Il y a deux climax dans Mrs Dalloway, à deux reprises l’action se fait vulgairement action en dehors du sfumato général de tout le roman. Mrs Dalloway est un personnage fascinant par sa versatilité, mais elle est pratiquement le seul personnage, les autres, bien que décrits, n’existent pas sur la page intensément.
Le stream of consciousness fonctionne, élégant, on s’accroche à Mrs Dalloway.
Woolf aborde subtilement le raptus suicidaire d’un de ses personnages-miroir.

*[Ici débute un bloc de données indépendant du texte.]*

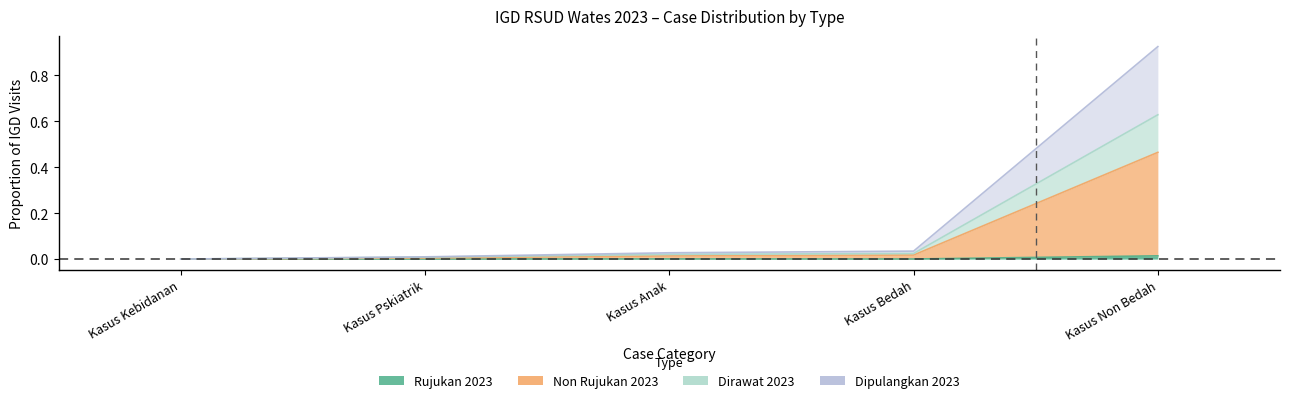

List the labels in order of Rujukan 2023 value, smallest first.

Kasus Kebidanan, Kasus Pskiatrik, Kasus Bedah, Kasus Anak, Kasus Non Bedah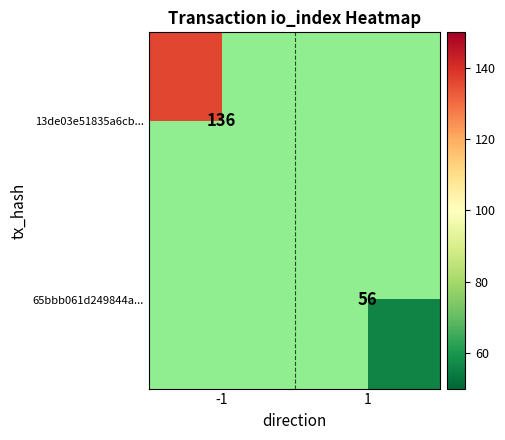

True or false: 65bbb061d249844a... has a value of 30 at 1.

False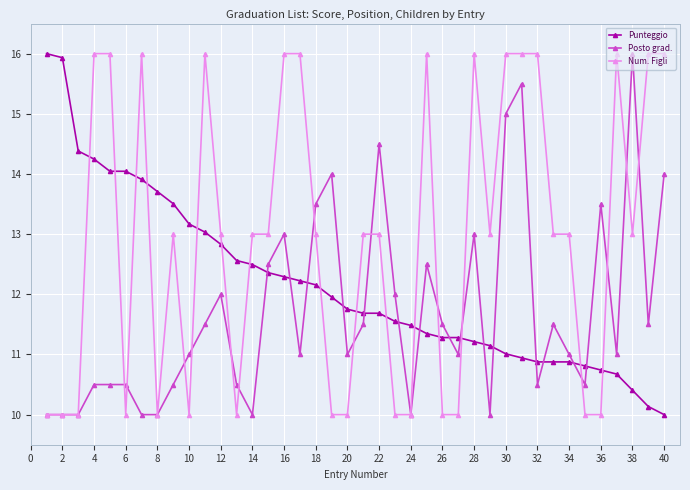

What is the minimum value shown in the chart?

10.0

Écrit en 1925, le texte pâtit de la comparaison frustrante pour l’auteure avec La Recherche, on sent qu’elle a été à bonne école, mais qu’elle rate un peu. J’ai beaucoup apprécié Mrs Dalloway, en comparaison avec « Vers le phare » qui, lui, me perd. (À relire.)
On pourrait arguer que le personnage du médecin tyrannique existe, que Septimus existe. Quand Woolf fait penser les personnages-miroir hommes, elle les rend balourds ou mauvais.
Sans parler morale, de manière rétroactive, les passages grossophobes me sont passés à deux kilomètres au-dessus de la tête.
Perdre le sens de la mesure selon Sir William paraît ironique dans cet essaim de personnalités contrariées et contrariantes. (p. 204)
« Et seul le corps écoute l’abeille qui passe ; la vague qui se brise ; le chien qui aboie, au loin, qui aboie, aboie. »
Quant au rapport entre les sexes, on lit (p.117) que la conversation entre Peter Walsh et Clarissa Dalloway est décrite comme un champ de bataille.
(en effet, les chevaux piaffent, les deux personnages sont campés)
« Et alors qu’est-ce que vous devenez ? » [...] « Des foules de choses ! s'exclama-t-il ».
Les choses les plus communes deviennent de vraies guerres psychologiques, le tout dans une atmosphère satinée en apparence uniquement.
« tout en plongeant un regard plutôt morne dans les profondeurs vitreuses [...] »
« Essayant, comme toutes les mères, de présenter des choses telles qu’elles ne sont pas. »
Cette généralité a sa dimension universelle. Venant de Woolf, je trouve ça étonnant, moi qui la croyais un peu trop en dehors des choses triviales qui tombent sur le coup du lieu commun. Ne jamais juger ou déprécier trop vite !
On est transporté dans ce flot, à voir le Londres familier de Virginia avec un nouveau regard et sagacité. (p. 153)
« L’avantage de vieillir, se disait-il, en sortant de Regent’s Park, son chapeau à la main, c’est tout simplement que les passions demeurent aussi vives qu’auparavant, mais qu’on a acquis – finalement – la faculté qui donne à l’existence sa saveur suprême, la faculté de prendre ses expériences et de les faire tourner, lentement, à la lumière. »
Bien que l’expérience selon Louis Ferdinand Céline soit « une lanterne qui n’éclaire que celui qui la porte », on voit chez Woolf des narrateurs qui sont tantôt sereins, mesurés dans leurs propos, d’autres beaucoup plus versatiles, cyclothymiques et en définitive malades.
Mrs Dalloway est « un vrai glaçon » selon Peter Walsh mais tout de même sa personnalité flamboie, en tout cas le lecteur peut le ressentir ainsi.
Alors oui j’ai aimé, mais il ne faut pas pousser mémé dans les orties. Pauvre mémé au passage.